_DATA TO EXAMINE_
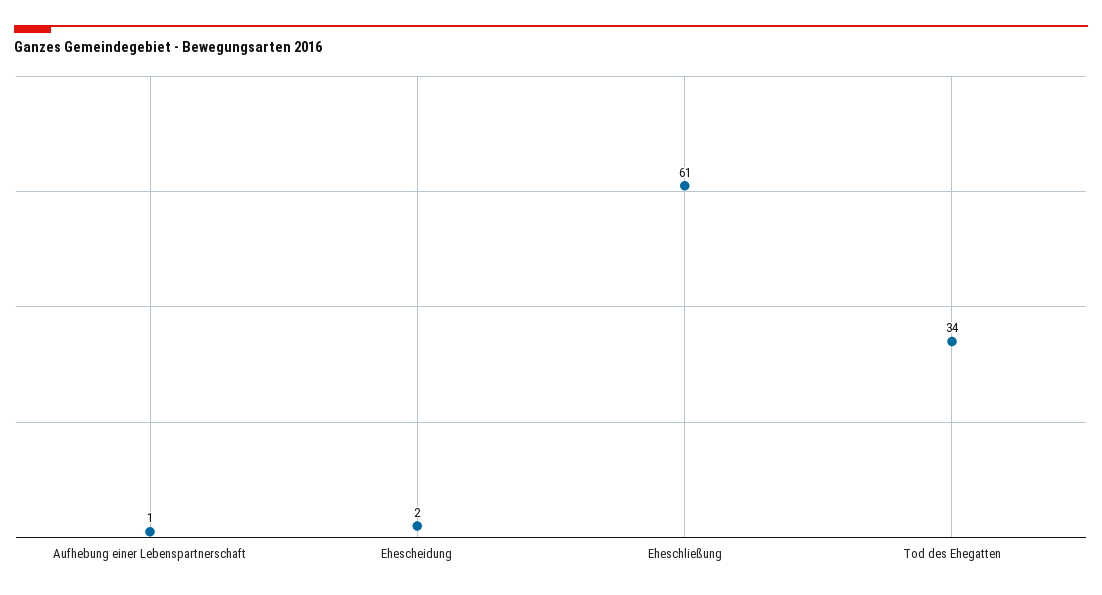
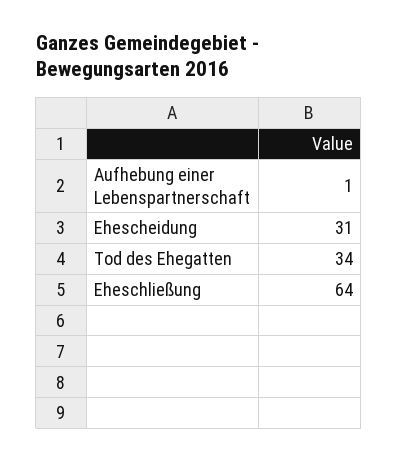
Ehescheidung: 2 -> 31
Eheschließung: 61 -> 64

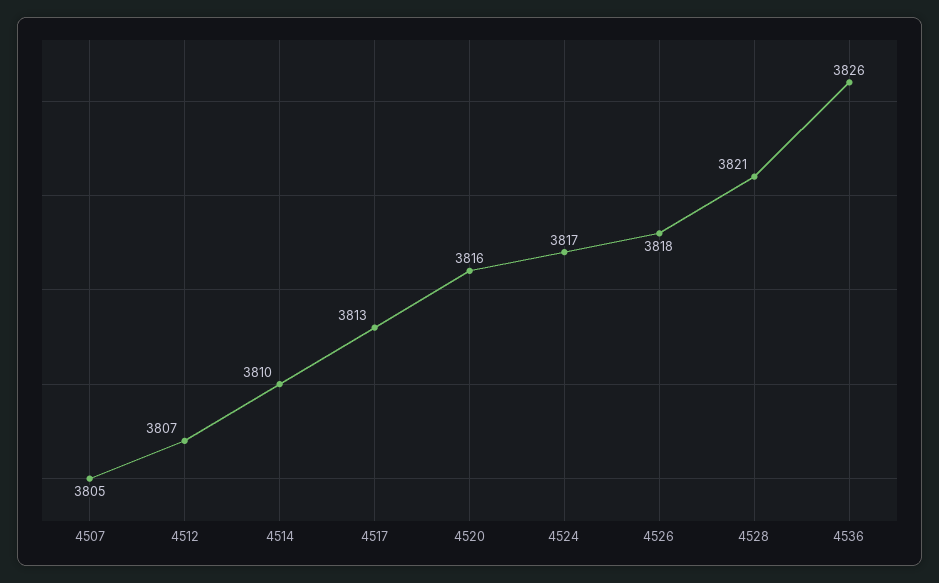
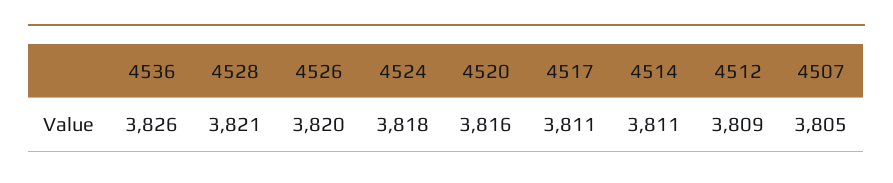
4512: 3807 -> 3809
4514: 3810 -> 3811
4517: 3813 -> 3811
4524: 3817 -> 3818
4526: 3818 -> 3820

_WHAT YOU NEED TO DO_
Give the listing again word for word. Skip any pictures.

_FINISHED EXERCISE_
Ehescheidung: 2 -> 31
Eheschließung: 61 -> 64

4512: 3807 -> 3809
4514: 3810 -> 3811
4517: 3813 -> 3811
4524: 3817 -> 3818
4526: 3818 -> 3820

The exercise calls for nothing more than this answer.